Elsewhere, Young addresses his recent American citizenship ("Canerican"), turns in another winning example of his noir-ish slow burners ("They Might Be Lost") and stretches out on the chills-inducing, eight-minute "Welcome Back."
Fans of the Horse at their most extreme might bemoan the quick runtimes; most of the tunes are four-and-a-half minutes or shorter. But Barn shows they excel in this economical setting. Best of all, they've proven to remain a potent force for good in a battered world.
World Record (2022)
(with Crazy Horse)
Three Horse albums in about as many years — there's no precedent for this.
Produced by Rick Rubin and recorded live in the studio, the production puts you right there on the studio floor; the interstitial chatter and noodlings weren't cut, but preserved.
Darker and more hymnal than Barn, World Record carries a tint of desperation, often throwing poetry aside in favor of ultra-direct pleas for reconciliation. In "The World (Is In Trouble Now)," Young grinds out the title chorus over gnarled knots of accordion. "No more war/ Only love," he and his accompanists keen in "Walkin' on the Road (To the Future)."

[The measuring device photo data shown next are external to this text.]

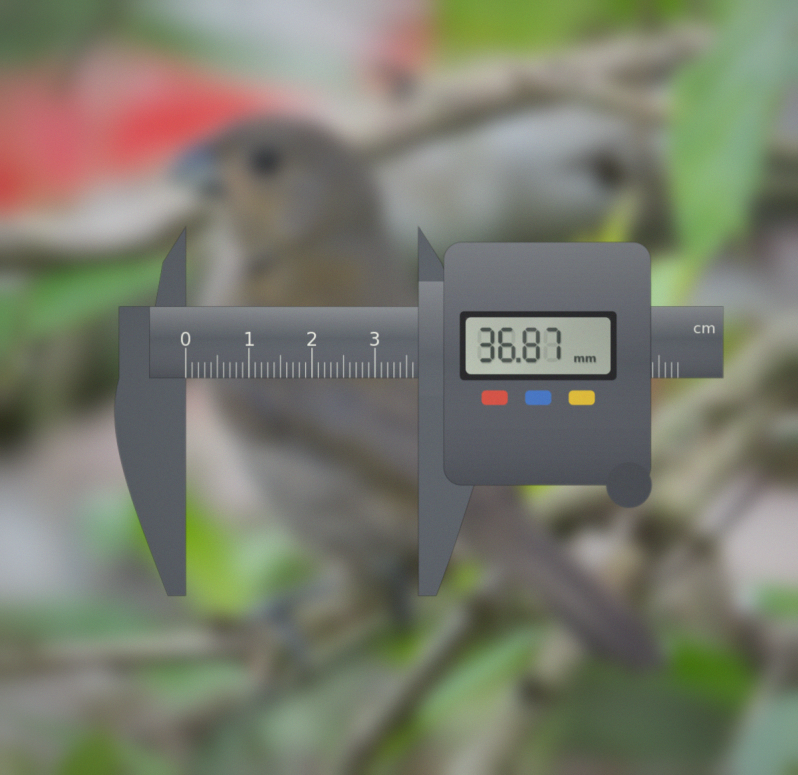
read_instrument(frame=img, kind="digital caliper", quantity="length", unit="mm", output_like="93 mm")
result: 36.87 mm
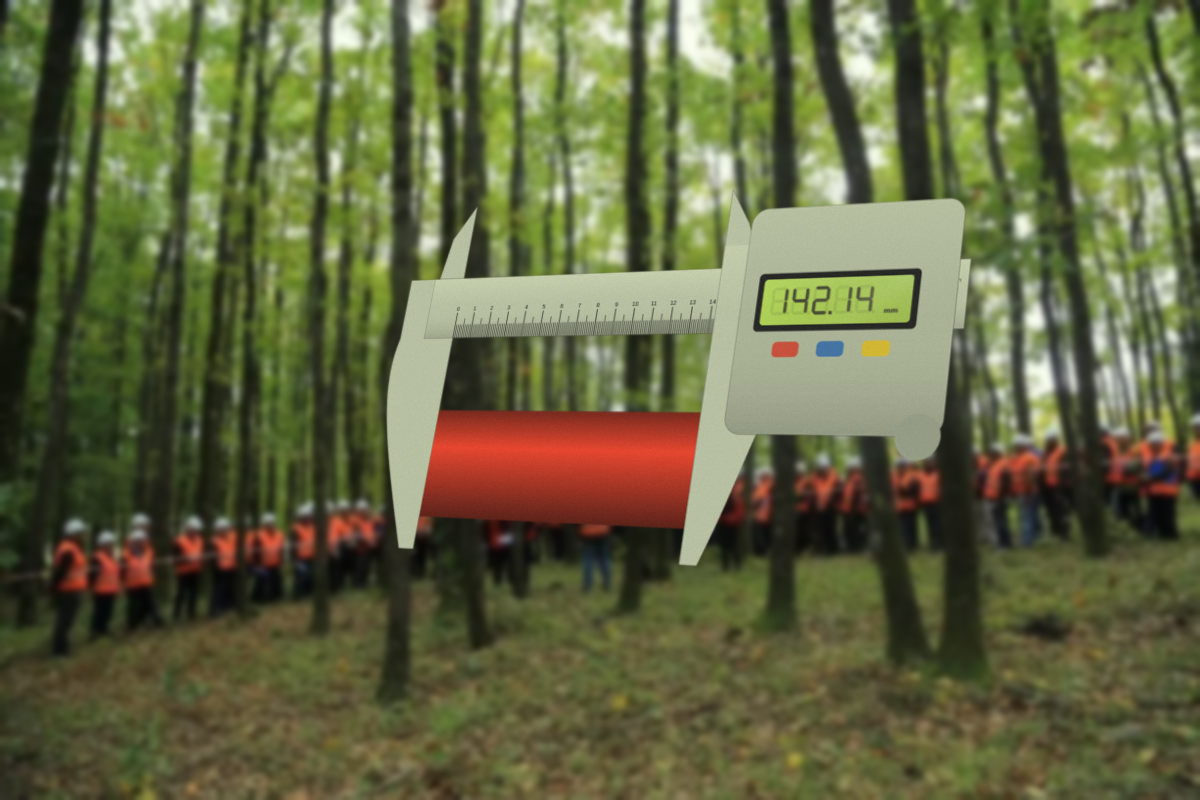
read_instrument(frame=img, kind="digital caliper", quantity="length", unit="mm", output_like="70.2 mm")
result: 142.14 mm
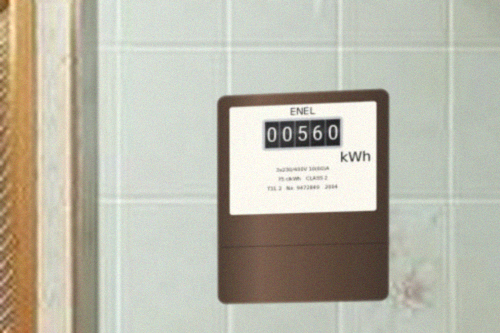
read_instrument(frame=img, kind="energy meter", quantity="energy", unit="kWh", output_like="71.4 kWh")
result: 560 kWh
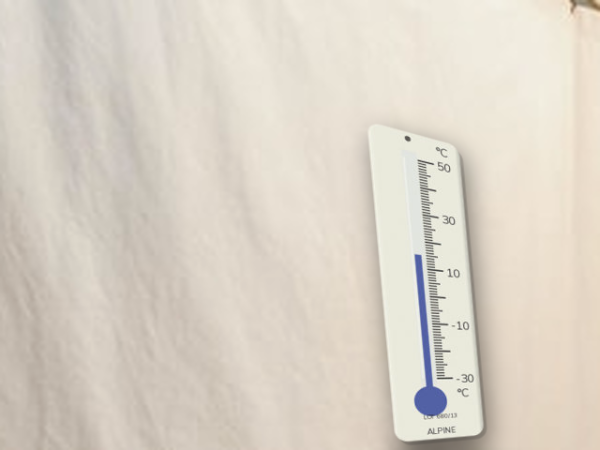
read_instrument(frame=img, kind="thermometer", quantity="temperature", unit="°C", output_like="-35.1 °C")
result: 15 °C
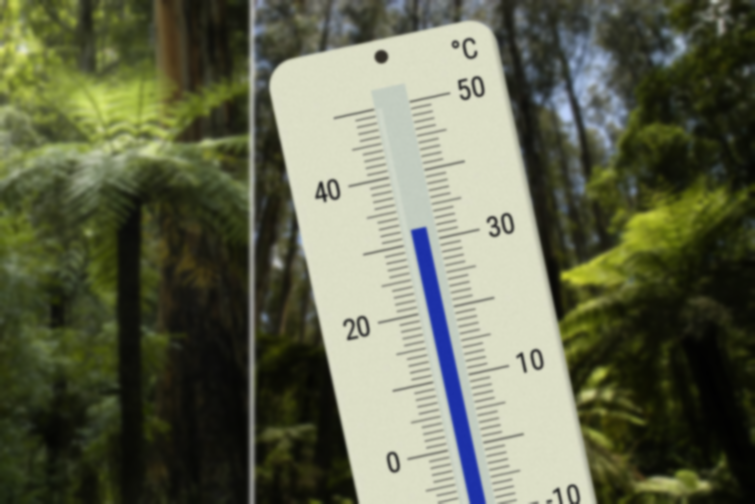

Fans who wished for longer songs than on Barn might have to wait a little longer; these runtimes are tight too. But the majestic, 15-minute workout "Chevrolet" should assuage any concerns.
Plus, the other tracks show Young's way with a haunting melody remains undimmed; the halting, ascendant bridge to "Overhead" and companionable chorus to "This Old Planet (Changing Days)" are unforgettable.
Wherever these changing days ultimately lead us — to reclamation or disaster — let it be known that a 77-year-old Young has been a warning bell, a balm and a light in the universe.